- **ВОПРОСЫ К ТЕКСТУ**
a) Сколько лет, согласно отрывку о выборе учёбы, нужно трудиться, чтобы стать раввином?
b) Соответствуют ли отрывку о выборе учёбы следующие утверждения? Для каждого ответьте «да» или «нет» и приведите точную цитату из текста, которая это решает.
(i) В душе жена рассказчика предпочла бы быть хозяйкой корчмы.
(ii) Рассказчик рассчитывал закончить занятия за один год.
(iii) Жену предполагалось оставить жить одну в отдельном доме.
c) Продолжите отрывок о выборе учёбы, начав сразу после его последнего предложения.

- **ТЕКСТ ДЛЯ ЧТЕНИЯ**
******************************

Для меня это был большой вопрос, и я очень
этим мучился. Ни к какому делу я не
подходил, так как был благородного
происхождения, то есть занятия торговлей мне
не подобали. Я также был «взрослым»,
солидным человеком и не мог жульничать, и в
этом смысле также – самым правильным было –
учиться, чего мне уже давно хотелось.... С
помощью образования я также смогу содержать
свою жену.
Мне казалось, что из меня может получиться
по-настоящему образованный человек,
способный как подобает содержать свою жену и
ребёнка. Взявшись за это, я года через
три-четыре кончу, конечно, мои занятия и
буду обеспеченным человеком. Чтобы стать,
например, раввином, надо трудиться
десять-двенадцать лет, а потом можно не
найти места. А я знал из практики, что тот,
кто хоть что-то кончил – уже обеспечен
заработком, и всё больше укреплялся в своём
решении. Ведь в деревне, - думал я не без
тщеславия – все мы огрубеем, пропадём.
Решено: что бы ни было, пусть я буду
страдать, голодать, нуждаться, но не
останусь невеждой. Жена моя со мной
соглашалась, но только внешне. Я понимал,
что в душе она лучше была бы ешувницей,
хозяйкой корчмы или арендаторшей – что нам
фактически было бы легко получить через
деда. Но она также знала, что я этого долго
не выдержу. И поэтому соглашалась.
Начать было очень трудно. Как оставить жену
у свёкра и свекрови, где будет ей одиноко и
не очень приятно? Ничего лучше я не нашёл.

******************************

[Записи с данными]
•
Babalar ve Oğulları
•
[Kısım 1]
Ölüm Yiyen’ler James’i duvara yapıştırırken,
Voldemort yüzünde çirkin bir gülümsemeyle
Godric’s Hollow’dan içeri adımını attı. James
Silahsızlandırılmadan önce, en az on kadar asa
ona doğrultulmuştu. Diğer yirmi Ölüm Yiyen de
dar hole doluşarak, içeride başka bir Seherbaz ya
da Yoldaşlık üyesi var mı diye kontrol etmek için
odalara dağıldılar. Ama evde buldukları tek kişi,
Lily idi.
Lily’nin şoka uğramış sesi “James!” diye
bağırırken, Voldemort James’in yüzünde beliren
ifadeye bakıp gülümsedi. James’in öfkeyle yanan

******************************

- **ОТВЕТЫ К ЗАДАНИЯМ**
a) Чтобы стать раввином, надо трудиться десять-двенадцать лет.

b)
(i) Да: «в душе она лучше была бы ешувницей, хозяйкой корчмы или арендаторшей».
(ii) Нет: «я года через три-четыре кончу, конечно, мои занятия».
(iii) Нет: «Как оставить жену у свёкра и свекрови, где будет ей одиноко и не очень приятно?»

c)
Но что делать? Ехать надо, и я решил её
обмануть (ради ученья – можно…), выдумать
какую-то поездочку, уехать на пару недель,
взяв с собой немного вещей. Например, я
поеду в Бриск, где мой старый знакомый
маскиль мне покажет, как за это взяться.
Это была моя вторая поездка в Бриск ради
ученья. В этом же городе жила моя богатая,
гостеприимная тётя, а также и приятель,
Шмуэль Майримс, с которым мы часто
философствовали. В юности он был настоящий
илюй, умный и оригинальный знаток. И к тому
же, по старому обычаю, постился по
понедельникам и четвергам во время праздника
Шавуот при публичном чтении восьми отрывков
из книги Шмот, каждую пятницу и десять дней
покаяния1. Но после свадьбы стал маскилем,
очень свободным и критически мыслящим, и
прославился как апикойрес. Этот Шмуэль меня
тоже убеждал учиться, чего бы он сам очень
хотел, но не мог из-за своего магазина
платков, где, как назло, дела шли совсем
неплохо.
«Я бы лучше хотел быть нищим, но
образованным», - говорил он.
Мы с ним договорились, что я поеду в
Белосток, который тогда был в наших местах
центром Хаскалы. Во главе белостокской
Хаскалы стоял зять Заблудовского Элиэзер
Хальберштам, берлинский маскиль, взявшийся
просветить всех белостокских молодых людей.
Стоило ему это нескольких тысяч рублей в
год. Он также получил для этой цели большие
суммы денег от своих знакомых маскилей и
купцов, и хотя сам был фабрикантом платков,
но больше занимался Хаскалой, чем свой
фабрикой. Дело вела его жена, прекрасная
хозяйка, а он занимался своим делом,
стараясь оттолкнуть молодёжь от бет-мидраша
и просветить её. Денег, как сказано, не
жалели.
В те времена – во времена Хальберштама – в
Белостоке происходили десятки разводов.
Тестья разводили своих зятьёв - из тех, кто
прежде были знатоками и богобоязненными
евреями и превратились в «апикойресов». В
Белостоке совершалась настоящая революция, и
город стал знаменит как город апикойресов,
занятый Хаскалой и образованием.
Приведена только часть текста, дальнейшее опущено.